法のくすり箱
Q、 最近、なぜか友人のAが、私の前科を町内で触れまわっています。12年前、私は、酒酔い運転で子供をひき逃げしたことで2年間服役しましたが、今はまじめに平穏に暮らしています。古い事件のことは知らない人も多く、私は今さらこのことに触れられたくありません。この問題について私のプライバシーはないのでしょうか?Aに対し、権利侵害として抗議することは可能でしょうか?
A、あなたには、刑事・民事の両面からの抗議が可能です。
まず前科は、あなたの名誉感情にかかわる個人情報であり、前科が事実であっても、それはあなたの社会的評価を害する事実です。Aの行為は、不特定多数に向けられたものとして、名誉毀損罪(刑法230条)が成立すると思われます。あなたの抗議には十分理由があります。
またあなたは、プライバシー権の侵害を理由に、Aに対して不法行為(民法709条)を理由とする損害賠償を求めることが可能です。プライバシー権は、他人に知られたくない私生活上の事柄を無断で公表されない権利であり、自分自身の情報を自分でコントロールする権利です。

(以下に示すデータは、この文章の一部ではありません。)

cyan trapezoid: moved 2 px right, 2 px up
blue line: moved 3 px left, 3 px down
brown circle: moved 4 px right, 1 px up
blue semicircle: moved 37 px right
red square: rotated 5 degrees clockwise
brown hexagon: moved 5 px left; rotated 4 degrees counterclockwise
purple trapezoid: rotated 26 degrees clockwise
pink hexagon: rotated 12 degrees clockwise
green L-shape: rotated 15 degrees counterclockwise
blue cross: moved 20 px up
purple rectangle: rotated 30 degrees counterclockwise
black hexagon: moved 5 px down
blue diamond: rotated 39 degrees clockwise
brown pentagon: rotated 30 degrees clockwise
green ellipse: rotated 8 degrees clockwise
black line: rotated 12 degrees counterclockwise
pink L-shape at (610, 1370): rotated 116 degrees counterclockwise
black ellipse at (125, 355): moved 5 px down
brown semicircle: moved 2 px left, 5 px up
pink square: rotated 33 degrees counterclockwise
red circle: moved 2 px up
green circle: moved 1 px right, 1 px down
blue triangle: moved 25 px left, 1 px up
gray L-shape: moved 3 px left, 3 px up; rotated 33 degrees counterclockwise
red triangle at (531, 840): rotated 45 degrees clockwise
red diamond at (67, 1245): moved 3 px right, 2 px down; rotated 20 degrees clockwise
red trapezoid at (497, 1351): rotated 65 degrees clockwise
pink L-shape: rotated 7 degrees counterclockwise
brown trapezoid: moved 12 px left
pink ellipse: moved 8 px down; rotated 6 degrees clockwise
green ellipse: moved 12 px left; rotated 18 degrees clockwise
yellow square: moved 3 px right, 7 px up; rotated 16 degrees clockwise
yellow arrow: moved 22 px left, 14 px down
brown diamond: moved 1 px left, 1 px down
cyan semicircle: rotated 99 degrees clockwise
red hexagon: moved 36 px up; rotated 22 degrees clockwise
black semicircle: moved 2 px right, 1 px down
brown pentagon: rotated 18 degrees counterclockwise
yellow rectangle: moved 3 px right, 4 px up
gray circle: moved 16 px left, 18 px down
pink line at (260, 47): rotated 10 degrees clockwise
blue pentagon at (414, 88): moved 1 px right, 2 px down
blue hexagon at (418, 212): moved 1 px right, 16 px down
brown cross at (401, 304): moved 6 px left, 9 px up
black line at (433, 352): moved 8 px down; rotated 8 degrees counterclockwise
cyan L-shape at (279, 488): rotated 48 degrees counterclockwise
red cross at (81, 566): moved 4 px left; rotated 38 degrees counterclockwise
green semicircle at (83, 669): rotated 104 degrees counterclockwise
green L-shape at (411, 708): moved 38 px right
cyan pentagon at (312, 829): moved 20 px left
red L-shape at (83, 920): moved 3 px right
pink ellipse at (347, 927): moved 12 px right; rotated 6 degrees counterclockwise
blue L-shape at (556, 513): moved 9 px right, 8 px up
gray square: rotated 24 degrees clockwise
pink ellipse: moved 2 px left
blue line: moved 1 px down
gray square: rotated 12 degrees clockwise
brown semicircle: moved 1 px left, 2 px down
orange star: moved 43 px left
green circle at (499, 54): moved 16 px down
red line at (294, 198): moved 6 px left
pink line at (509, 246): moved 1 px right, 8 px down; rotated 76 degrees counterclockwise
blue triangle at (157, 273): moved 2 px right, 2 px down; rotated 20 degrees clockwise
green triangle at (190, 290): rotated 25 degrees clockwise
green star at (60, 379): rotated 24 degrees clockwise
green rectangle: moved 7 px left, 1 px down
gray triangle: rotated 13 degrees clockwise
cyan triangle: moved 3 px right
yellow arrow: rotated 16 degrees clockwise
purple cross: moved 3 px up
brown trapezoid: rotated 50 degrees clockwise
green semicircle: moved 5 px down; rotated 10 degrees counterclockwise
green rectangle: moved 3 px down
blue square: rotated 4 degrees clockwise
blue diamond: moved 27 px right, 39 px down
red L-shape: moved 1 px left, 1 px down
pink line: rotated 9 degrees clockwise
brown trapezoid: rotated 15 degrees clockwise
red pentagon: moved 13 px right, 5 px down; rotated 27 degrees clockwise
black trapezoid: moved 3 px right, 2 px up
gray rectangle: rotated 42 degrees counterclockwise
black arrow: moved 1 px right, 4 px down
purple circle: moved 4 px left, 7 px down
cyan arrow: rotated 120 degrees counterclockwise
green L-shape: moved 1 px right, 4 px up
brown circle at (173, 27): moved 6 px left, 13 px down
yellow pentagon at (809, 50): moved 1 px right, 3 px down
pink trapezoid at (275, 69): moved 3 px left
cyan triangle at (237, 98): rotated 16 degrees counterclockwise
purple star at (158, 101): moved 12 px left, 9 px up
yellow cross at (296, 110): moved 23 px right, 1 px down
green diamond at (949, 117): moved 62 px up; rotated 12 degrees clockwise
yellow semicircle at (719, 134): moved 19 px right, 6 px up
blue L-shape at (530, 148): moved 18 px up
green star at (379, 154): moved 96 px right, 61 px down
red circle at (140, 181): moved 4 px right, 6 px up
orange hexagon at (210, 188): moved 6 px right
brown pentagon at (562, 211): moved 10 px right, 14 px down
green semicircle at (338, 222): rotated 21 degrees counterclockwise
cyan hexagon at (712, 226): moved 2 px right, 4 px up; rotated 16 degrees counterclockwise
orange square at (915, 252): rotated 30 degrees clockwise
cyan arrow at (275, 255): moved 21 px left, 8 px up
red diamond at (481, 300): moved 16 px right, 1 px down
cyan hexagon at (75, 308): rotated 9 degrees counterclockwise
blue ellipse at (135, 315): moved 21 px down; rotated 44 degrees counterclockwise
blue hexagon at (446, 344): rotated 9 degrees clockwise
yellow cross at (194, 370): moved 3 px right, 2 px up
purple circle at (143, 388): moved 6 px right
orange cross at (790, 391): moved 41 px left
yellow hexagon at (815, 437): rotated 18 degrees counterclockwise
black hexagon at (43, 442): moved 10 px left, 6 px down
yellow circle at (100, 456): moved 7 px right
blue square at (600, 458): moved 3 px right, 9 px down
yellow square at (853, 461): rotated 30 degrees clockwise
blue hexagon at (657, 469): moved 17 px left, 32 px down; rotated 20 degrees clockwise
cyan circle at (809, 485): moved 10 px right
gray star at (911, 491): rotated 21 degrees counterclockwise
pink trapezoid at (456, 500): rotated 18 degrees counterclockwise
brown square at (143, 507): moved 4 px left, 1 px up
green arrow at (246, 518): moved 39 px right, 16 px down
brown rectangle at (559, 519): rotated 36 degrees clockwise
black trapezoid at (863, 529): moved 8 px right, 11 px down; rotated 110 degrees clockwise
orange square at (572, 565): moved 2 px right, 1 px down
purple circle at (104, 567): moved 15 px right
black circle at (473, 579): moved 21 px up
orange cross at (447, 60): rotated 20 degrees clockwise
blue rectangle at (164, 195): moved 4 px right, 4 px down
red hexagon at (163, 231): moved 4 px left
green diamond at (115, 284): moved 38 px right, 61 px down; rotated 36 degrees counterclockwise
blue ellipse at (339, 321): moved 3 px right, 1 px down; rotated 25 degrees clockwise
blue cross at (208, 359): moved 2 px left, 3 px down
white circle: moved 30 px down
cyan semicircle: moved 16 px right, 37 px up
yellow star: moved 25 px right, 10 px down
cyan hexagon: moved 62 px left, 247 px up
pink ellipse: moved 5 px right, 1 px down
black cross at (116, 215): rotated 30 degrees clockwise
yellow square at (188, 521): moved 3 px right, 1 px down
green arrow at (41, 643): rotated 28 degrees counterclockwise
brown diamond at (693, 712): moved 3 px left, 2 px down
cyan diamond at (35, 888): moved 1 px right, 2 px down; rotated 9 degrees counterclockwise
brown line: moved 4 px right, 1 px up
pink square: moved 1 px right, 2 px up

ただ前科は、事件当時、新聞等で報道され、裁判も公開で行われます。そこで最高裁判所は、「事件それ自体を公表することに歴史的・社会的意義が認められるときには前科の公表が認められる」としています(平成6年2月8日判決)。しかし、おそらくあなたの前科は、公表されても仕方がないとされるような特別のものではないと思われます。あなたには、前科を公表されることを我慢すべき義務はなく、「前科を公表されない利益」が優越すると考えられます。
すでにあなたの場合は、服役後は、一市民として社会に復帰しており、前科の事実が公表されることで、新しく形成した社会生活の平穏が害されるのは必至です。しかもその前科には、公表して社会的な批判や評価の資料とすべき特段の事情もないケースであり、あなたはAに対して抗議が可能です。Aの行為がやまなければ、あなたは、前記の刑事・民事の法的手続きを執ることができます。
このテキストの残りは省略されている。